The addressing procedure is performed after the building code selection procedure is completed during installation of the lighting control system. This addressing procedure supports the assignment of device addresses to each control device. In the radio frequency lighting control system described in the '442 patent, an addressing procedure is initiated at the transponders of the lighting control system (for example, by holding down the "addressing mode" button on the transponder), thus switching all transponders of the system to Put in "addressing mode". The main transponder is responsible for assigning device addresses to the RF control devices of the control system (eg main controller, wall-mounted load control device, etc.). The main transponder responds to the address request sent by the control device, and assigns the device address to the radio frequency control device.

To initiate an address request, the user walks up to a wall-mounted or desktop control unit and presses a button on the control unit (for example a switch actuator of a wall-mounted load control unit). The control transmits a signal associated with actuation of the button. The master transponder picks up this signal and interprets it as an address request. In response to this address request signal, the master transponder assigns the next available device address and transmits it to the requesting control device. The visible indicator is then actuated to tell the user that the control has received the system address from the master transponder. For example, a light connected to a wall-mounted load control, or an LED on a master controller, can blink. This addressing mode is terminated when the user keeps pressing the addressing mode button of the transponder. This action causes the transponder to issue a command to the control system to exit addressing mode.

Some prior art radio frequency lighting control systems are capable of communicating on one of multiple channels (eg, frequencies). An example of such a lighting control system is described in the aforementioned US Patent No. 6,803,728. The signal transponder of such a lighting control system is able to determine the quality of each channel (ie determine the ambient noise on each channel) and select one of these channels on which the system communicates. The unaddressed control unit communicates with the transponder on a predetermined addressed frequency to receive the unit address and the selected channel. However, if there is a lot of noise on this predetermined addressing frequency, the control unit will not be able to communicate properly with the transponder and configuration of the control unit will be hindered. Therefore, there is a need to allow the RF lighting control system to communicate on selected channels during the configuration procedure.

Contents of the invention

According to the present invention, a method of establishing communication with a control device (the control device is connected to a power source and is capable of communicating on a plurality of channels) comprises the steps of: (1) repeatedly transmitting a beacon signal on a predetermined channel; (2 ) the control device listens for a beacon signal on each of the plurality of channels for a predetermined length of time; (3) the control device receives the beacon signal on the predetermined channel; and (4) the control device communicates on the predetermined channel.

The present invention also provides a configuration method for configuring a radio frequency control device capable of receiving radio frequency messages from a first device on multiple radio frequency channels, so as to receive a message transmitted by the first device on a designated radio frequency channel among the radio frequency channels. The method comprises the following steps: (1) the beacon message transmitter transmits a beacon message on one of the channels; (2) activates the beacon monitoring mode on the control device; (3) the control device scans each of a plurality of radio frequency channels a channel for a period of time to listen for a beacon message; (4) the control device receives a beacon message on one of the channels; (5) the control device locks onto one of the channels on which the beacon message was received; and (6 ) upon receipt and locking, the control device suspends further listening.

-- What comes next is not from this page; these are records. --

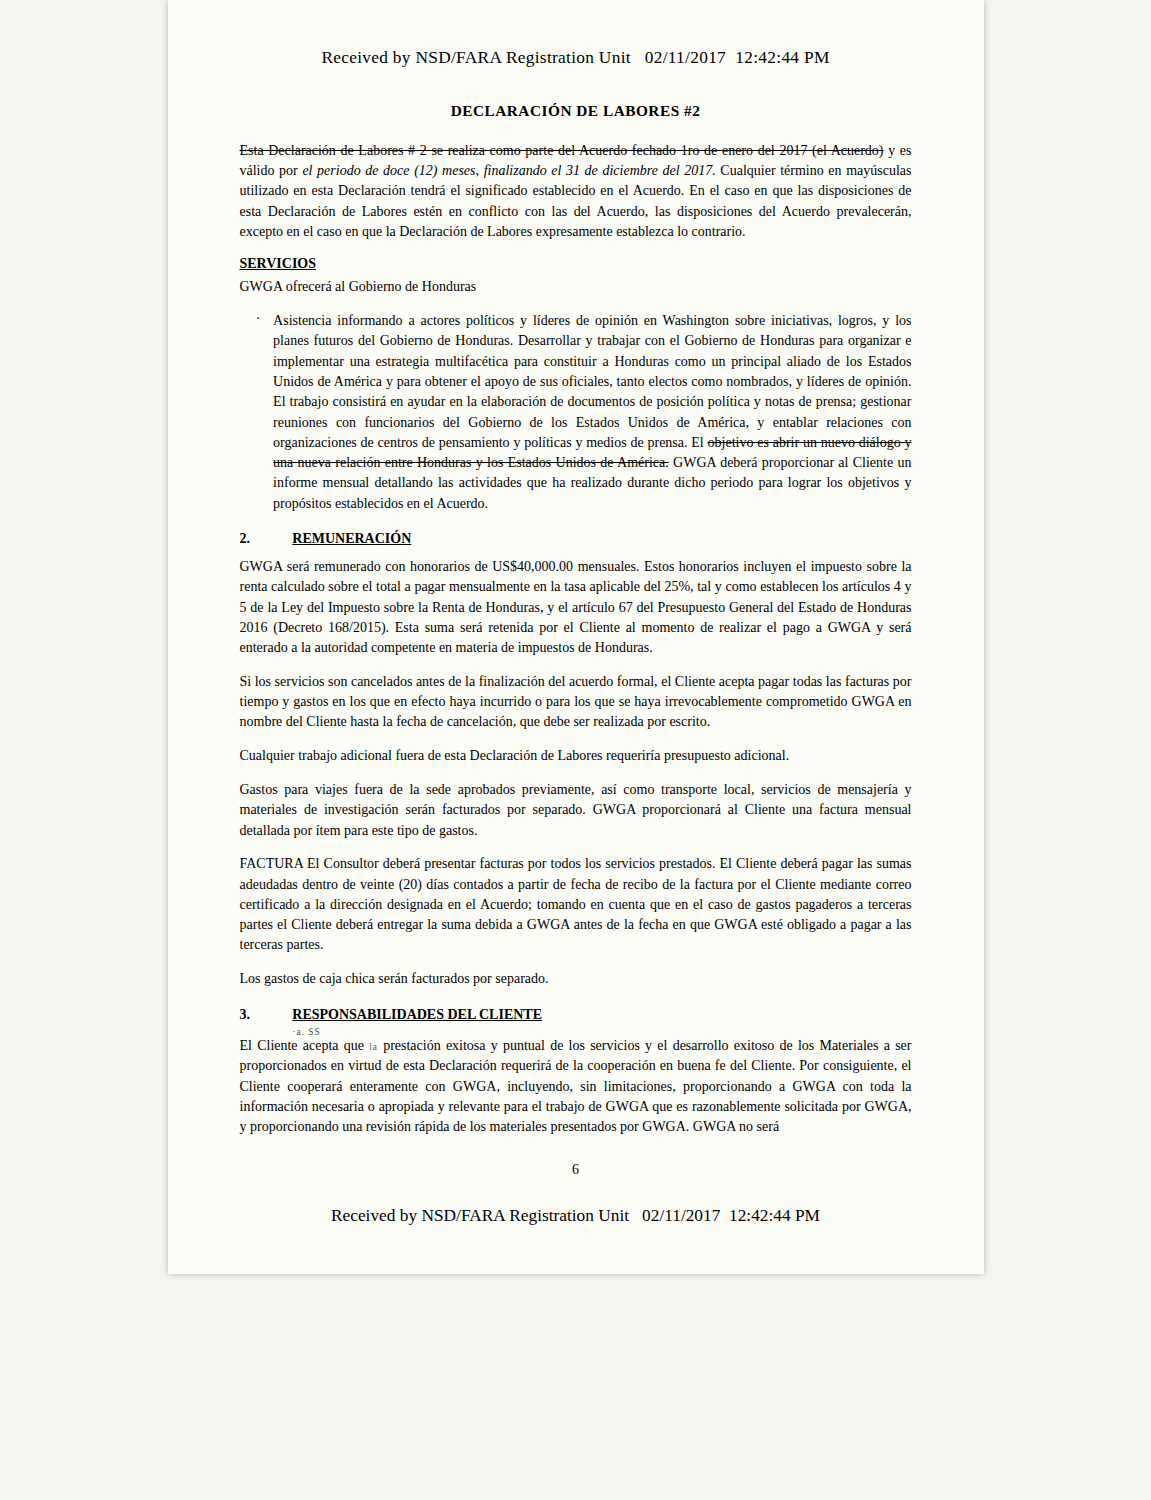Received by NSD/FARA Registration Unit 02/11/2017 12:42:44 PM
DECLARACIÓN DE LABORES #2
Esta Declaración de Labores # 2 se realiza como parte del Acuerdo fechado 1ro de enero del 2017 (el Acuerdo) y es válido por el periodo de doce (12) meses, finalizando el 31 de diciembre del 2017. Cualquier término en mayúsculas utilizado en esta Declaración tendrá el significado establecido en el Acuerdo. En el caso en que las disposiciones de esta Declaración de Labores estén en conflicto con las del Acuerdo, las disposiciones del Acuerdo prevalecerán, excepto en el caso en que la Declaración de Labores expresamente establezca lo contrario.
Servicios
GWGA ofrecerá al Gobierno de Honduras
·
Asistencia informando a actores políticos y líderes de opinión en Washington sobre iniciativas, logros, y los planes futuros del Gobierno de Honduras. Desarrollar y trabajar con el Gobierno de Honduras para organizar e implementar una estrategia multifacética para constituir a Honduras como un principal aliado de los Estados Unidos de América y para obtener el apoyo de sus oficiales, tanto electos como nombrados, y líderes de opinión. El trabajo consistirá en ayudar en la elaboración de documentos de posición política y notas de prensa; gestionar reuniones con funcionarios del Gobierno de los Estados Unidos de América, y entablar relaciones con organizaciones de centros de pensamiento y políticas y medios de prensa. El objetivo es abrir un nuevo diálogo y una nueva relación entre Honduras y los Estados Unidos de América. GWGA deberá proporcionar al Cliente un informe mensual detallando las actividades que ha realizado durante dicho periodo para lograr los objetivos y propósitos establecidos en el Acuerdo.
2. Remuneración
GWGA será remunerado con honorarios de US$40,000.00 mensuales. Estos honorarios incluyen el impuesto sobre la renta calculado sobre el total a pagar mensualmente en la tasa aplicable del 25%, tal y como establecen los artículos 4 y 5 de la Ley del Impuesto sobre la Renta de Honduras, y el artículo 67 del Presupuesto General del Estado de Honduras 2016 (Decreto 168/2015). Esta suma será retenida por el Cliente al momento de realizar el pago a GWGA y será enterado a la autoridad competente en materia de impuestos de Honduras.
Si los servicios son cancelados antes de la finalización del acuerdo formal, el Cliente acepta pagar todas las facturas por tiempo y gastos en los que en efecto haya incurrido o para los que se haya irrevocablemente comprometido GWGA en nombre del Cliente hasta la fecha de cancelación, que debe ser realizada por escrito.
Cualquier trabajo adicional fuera de esta Declaración de Labores requeriría presupuesto adicional.
Gastos para viajes fuera de la sede aprobados previamente, así como transporte local, servicios de mensajería y materiales de investigación serán facturados por separado. GWGA proporcionará al Cliente una factura mensual detallada por ítem para este tipo de gastos.
FACTURA El Consultor deberá presentar facturas por todos los servicios prestados. El Cliente deberá pagar las sumas adeudadas dentro de veinte (20) días contados a partir de fecha de recibo de la factura por el Cliente mediante correo certificado a la dirección designada en el Acuerdo; tomando en cuenta que en el caso de gastos pagaderos a terceras partes el Cliente deberá entregar la suma debida a GWGA antes de la fecha en que GWGA esté obligado a pagar a las terceras partes.
Los gastos de caja chica serán facturados por separado.
3. Responsabilidades del Cliente
·a. SS
El Cliente acepta que la prestación exitosa y puntual de los servicios y el desarrollo exitoso de los Materiales a ser proporcionados en virtud de esta Declaración requerirá de la cooperación en buena fe del Cliente. Por consiguiente, el Cliente cooperará enteramente con GWGA, incluyendo, sin limitaciones, proporcionando a GWGA con toda la información necesaria o apropiada y relevante para el trabajo de GWGA que es razonablemente solicitada por GWGA, y proporcionando una revisión rápida de los materiales presentados por GWGA. GWGA no será
6
Received by NSD/FARA Registration Unit 02/11/2017 12:42:44 PM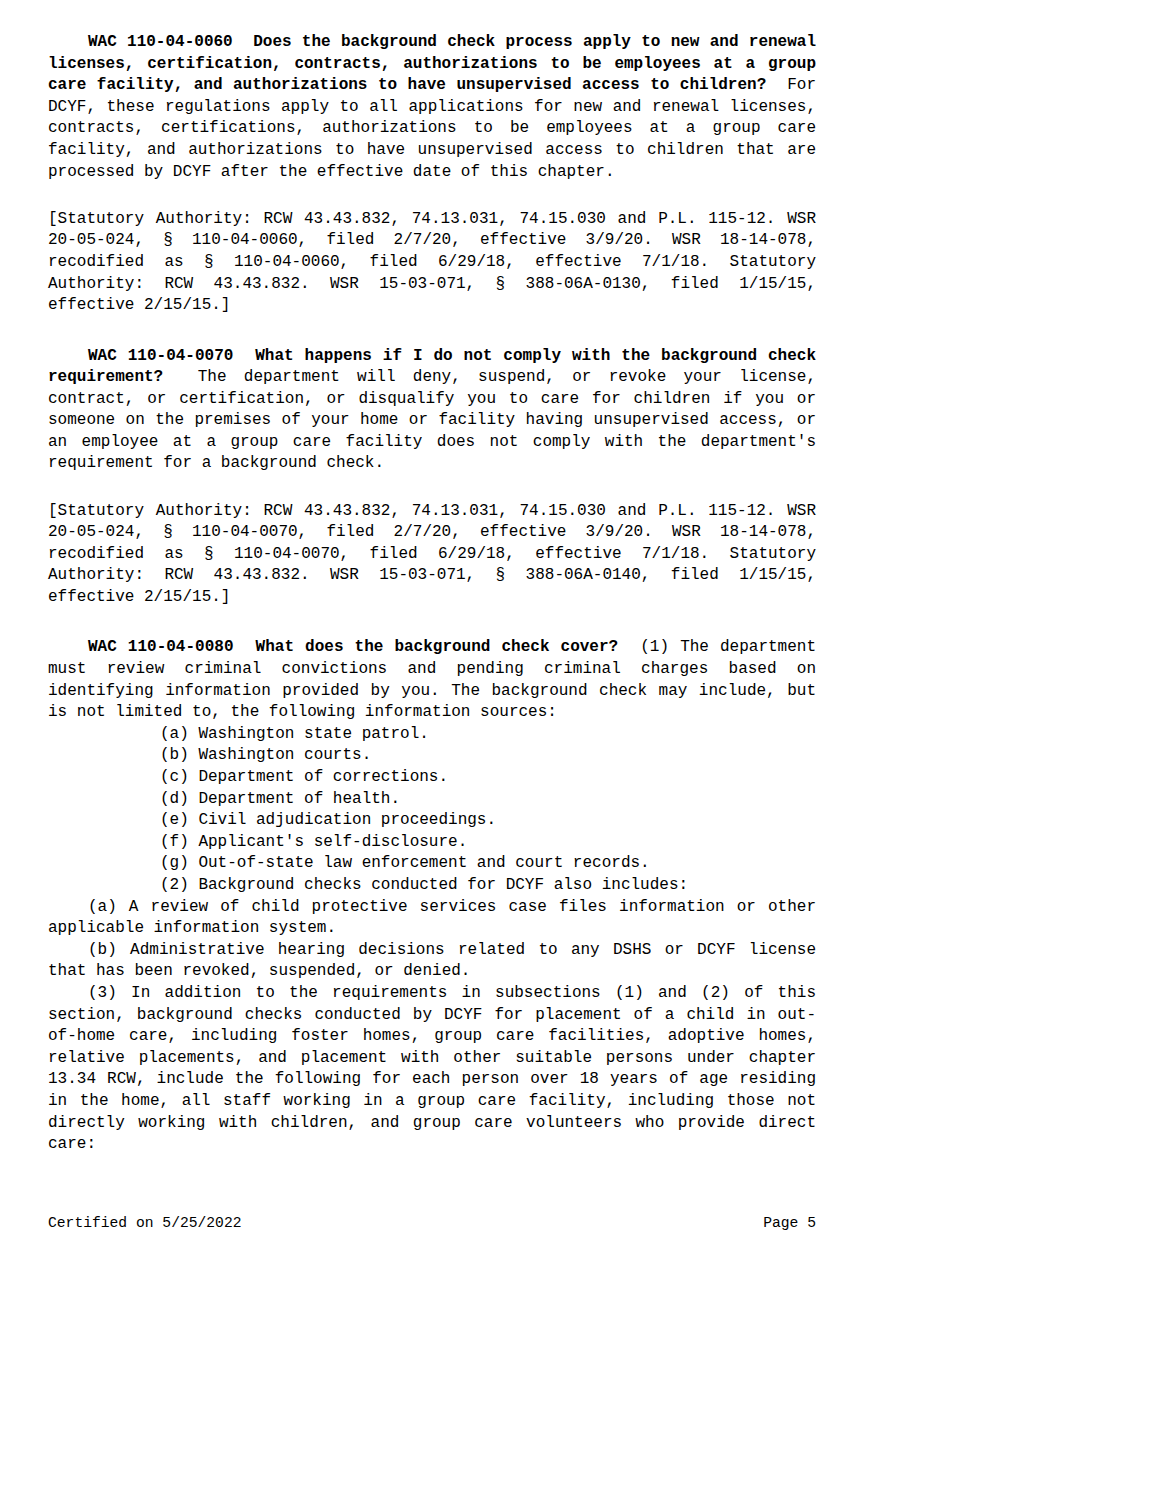WAC 110-04-0060 Does the background check process apply to new and renewal licenses, certification, contracts, authorizations to be employees at a group care facility, and authorizations to have unsupervised access to children? For DCYF, these regulations apply to all applications for new and renewal licenses, contracts, certifications, authorizations to be employees at a group care facility, and authorizations to have unsupervised access to children that are processed by DCYF after the effective date of this chapter.
[Statutory Authority: RCW 43.43.832, 74.13.031, 74.15.030 and P.L. 115-12. WSR 20-05-024, § 110-04-0060, filed 2/7/20, effective 3/9/20. WSR 18-14-078, recodified as § 110-04-0060, filed 6/29/18, effective 7/1/18. Statutory Authority: RCW 43.43.832. WSR 15-03-071, § 388-06A-0130, filed 1/15/15, effective 2/15/15.]
WAC 110-04-0070 What happens if I do not comply with the background check requirement? The department will deny, suspend, or revoke your license, contract, or certification, or disqualify you to care for children if you or someone on the premises of your home or facility having unsupervised access, or an employee at a group care facility does not comply with the department's requirement for a background check.
[Statutory Authority: RCW 43.43.832, 74.13.031, 74.15.030 and P.L. 115-12. WSR 20-05-024, § 110-04-0070, filed 2/7/20, effective 3/9/20. WSR 18-14-078, recodified as § 110-04-0070, filed 6/29/18, effective 7/1/18. Statutory Authority: RCW 43.43.832. WSR 15-03-071, § 388-06A-0140, filed 1/15/15, effective 2/15/15.]
WAC 110-04-0080 What does the background check cover? (1) The department must review criminal convictions and pending criminal charges based on identifying information provided by you. The background check may include, but is not limited to, the following information sources:
(a) Washington state patrol.
(b) Washington courts.
(c) Department of corrections.
(d) Department of health.
(e) Civil adjudication proceedings.
(f) Applicant's self-disclosure.
(g) Out-of-state law enforcement and court records.
(2) Background checks conducted for DCYF also includes:
(a) A review of child protective services case files information or other applicable information system.
(b) Administrative hearing decisions related to any DSHS or DCYF license that has been revoked, suspended, or denied.
(3) In addition to the requirements in subsections (1) and (2) of this section, background checks conducted by DCYF for placement of a child in out-of-home care, including foster homes, group care facilities, adoptive homes, relative placements, and placement with other suitable persons under chapter 13.34 RCW, include the following for each person over 18 years of age residing in the home, all staff working in a group care facility, including those not directly working with children, and group care volunteers who provide direct care:
Certified on 5/25/2022 Page 5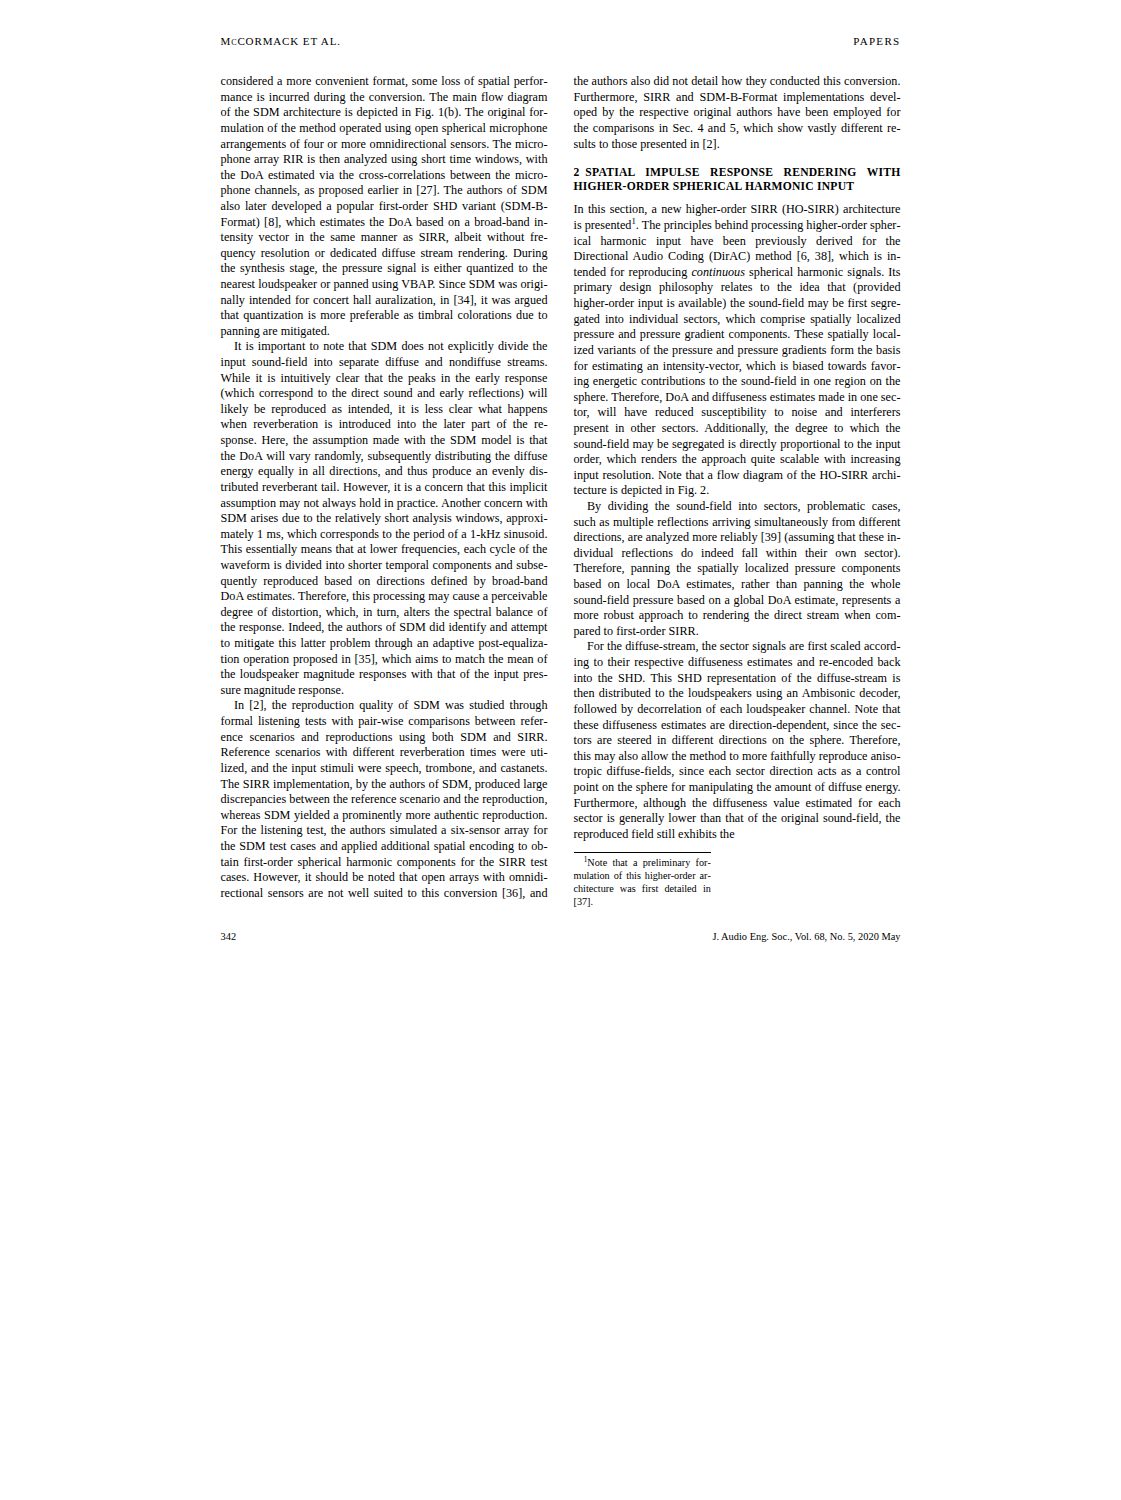McCORMACK ET AL.
PAPERS
considered a more convenient format, some loss of spatial performance is incurred during the conversion. The main flow diagram of the SDM architecture is depicted in Fig. 1(b). The original formulation of the method operated using open spherical microphone arrangements of four or more omnidirectional sensors. The microphone array RIR is then analyzed using short time windows, with the DoA estimated via the cross-correlations between the microphone channels, as proposed earlier in [27]. The authors of SDM also later developed a popular first-order SHD variant (SDM-B-Format) [8], which estimates the DoA based on a broad-band intensity vector in the same manner as SIRR, albeit without frequency resolution or dedicated diffuse stream rendering. During the synthesis stage, the pressure signal is either quantized to the nearest loudspeaker or panned using VBAP. Since SDM was originally intended for concert hall auralization, in [34], it was argued that quantization is more preferable as timbral colorations due to panning are mitigated.
It is important to note that SDM does not explicitly divide the input sound-field into separate diffuse and nondiffuse streams. While it is intuitively clear that the peaks in the early response (which correspond to the direct sound and early reflections) will likely be reproduced as intended, it is less clear what happens when reverberation is introduced into the later part of the response. Here, the assumption made with the SDM model is that the DoA will vary randomly, subsequently distributing the diffuse energy equally in all directions, and thus produce an evenly distributed reverberant tail. However, it is a concern that this implicit assumption may not always hold in practice. Another concern with SDM arises due to the relatively short analysis windows, approximately 1 ms, which corresponds to the period of a 1-kHz sinusoid. This essentially means that at lower frequencies, each cycle of the waveform is divided into shorter temporal components and subsequently reproduced based on directions defined by broad-band DoA estimates. Therefore, this processing may cause a perceivable degree of distortion, which, in turn, alters the spectral balance of the response. Indeed, the authors of SDM did identify and attempt to mitigate this latter problem through an adaptive post-equalization operation proposed in [35], which aims to match the mean of the loudspeaker magnitude responses with that of the input pressure magnitude response.
In [2], the reproduction quality of SDM was studied through formal listening tests with pair-wise comparisons between reference scenarios and reproductions using both SDM and SIRR. Reference scenarios with different reverberation times were utilized, and the input stimuli were speech, trombone, and castanets. The SIRR implementation, by the authors of SDM, produced large discrepancies between the reference scenario and the reproduction, whereas SDM yielded a prominently more authentic reproduction. For the listening test, the authors simulated a six-sensor array for the SDM test cases and applied additional spatial encoding to obtain first-order spherical harmonic components for the SIRR test cases. However, it should be noted that open arrays with omnidirectional sensors are not well suited to this conversion [36], and the authors also did not detail how they conducted this conversion. Furthermore, SIRR and SDM-B-Format implementations developed by the respective original authors have been employed for the comparisons in Sec. 4 and 5, which show vastly different results to those presented in [2].
2 SPATIAL IMPULSE RESPONSE RENDERING WITH HIGHER-ORDER SPHERICAL HARMONIC INPUT
In this section, a new higher-order SIRR (HO-SIRR) architecture is presented1. The principles behind processing higher-order spherical harmonic input have been previously derived for the Directional Audio Coding (DirAC) method [6, 38], which is intended for reproducing continuous spherical harmonic signals. Its primary design philosophy relates to the idea that (provided higher-order input is available) the sound-field may be first segregated into individual sectors, which comprise spatially localized pressure and pressure gradient components. These spatially localized variants of the pressure and pressure gradients form the basis for estimating an intensity-vector, which is biased towards favoring energetic contributions to the sound-field in one region on the sphere. Therefore, DoA and diffuseness estimates made in one sector, will have reduced susceptibility to noise and interferers present in other sectors. Additionally, the degree to which the sound-field may be segregated is directly proportional to the input order, which renders the approach quite scalable with increasing input resolution. Note that a flow diagram of the HO-SIRR architecture is depicted in Fig. 2.
By dividing the sound-field into sectors, problematic cases, such as multiple reflections arriving simultaneously from different directions, are analyzed more reliably [39] (assuming that these individual reflections do indeed fall within their own sector). Therefore, panning the spatially localized pressure components based on local DoA estimates, rather than panning the whole sound-field pressure based on a global DoA estimate, represents a more robust approach to rendering the direct stream when compared to first-order SIRR.
For the diffuse-stream, the sector signals are first scaled according to their respective diffuseness estimates and re-encoded back into the SHD. This SHD representation of the diffuse-stream is then distributed to the loudspeakers using an Ambisonic decoder, followed by decorrelation of each loudspeaker channel. Note that these diffuseness estimates are direction-dependent, since the sectors are steered in different directions on the sphere. Therefore, this may also allow the method to more faithfully reproduce anisotropic diffuse-fields, since each sector direction acts as a control point on the sphere for manipulating the amount of diffuse energy. Furthermore, although the diffuseness value estimated for each sector is generally lower than that of the original sound-field, the reproduced field still exhibits the
1Note that a preliminary formulation of this higher-order architecture was first detailed in [37].
342
J. Audio Eng. Soc., Vol. 68, No. 5, 2020 May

In addition, the invention also provides a control system. The system is capable of communicating on a designated radio frequency channel of a plurality of radio frequency channels. The system includes a beacon message transmitting device and a control device. Beacon message transmitting means for transmitting beacon messages on one of a plurality of radio frequency channels. The control means is adapted to receive the transmitted first signal on any one of the plurality of radio frequency channels; and monitor a beacon message on each of the plurality of radio frequency channels for a predetermined length of time until the control means is on the plurality of radio frequency channels A beacon message is received on one of the channels. The control means is also for locking onto the channel of the plurality of channels on which the beacon message is received; and subsequently suspending further monitoring for the beacon message.

Other features and advantages of the present invention will become more apparent from the following description of the present invention with reference to the accompanying drawings.

Description of drawings

Fig. 1 is a simplified block diagram of the radio frequency lighting control system in the present invention;

Fig. 2 is a flow chart of the addressing program of the radio frequency lighting control system shown in Fig. 1 in the present invention;

3A is a flow chart of the first beacon process performed by the transponder of the lighting control system shown in FIG. 1 during the execution of the addressing program shown in FIG. 2;

3B is a flowchart of a second beacon process performed by the control device of the lighting control system shown in FIG. 1 upon power-up;

Fig. 4 is a flow chart of the remote device discovery program executed by the transponder of the radio frequency lighting control system during the execution of the addressing program shown in Fig. 2;

Fig. 5 is a flow chart of the remote "open box" program of the control device of the radio frequency lighting control system shown in Fig. 1 in the present invention; and

FIG. 6 is a flowchart of a third beacon program executed by the control device of the lighting control system shown in FIG. 1 when powered on.

Detailed ways

The foregoing summary, together with the following detailed description of the preferred embodiments, can be better understood by referring to the accompanying drawings. In order to illustrate the invention, an embodiment is shown in the drawing, which is presently preferred. Like numbers in the drawings indicate like parts. It should be understood, however, that the invention is not limited to the particular methods and apparatus disclosed herein.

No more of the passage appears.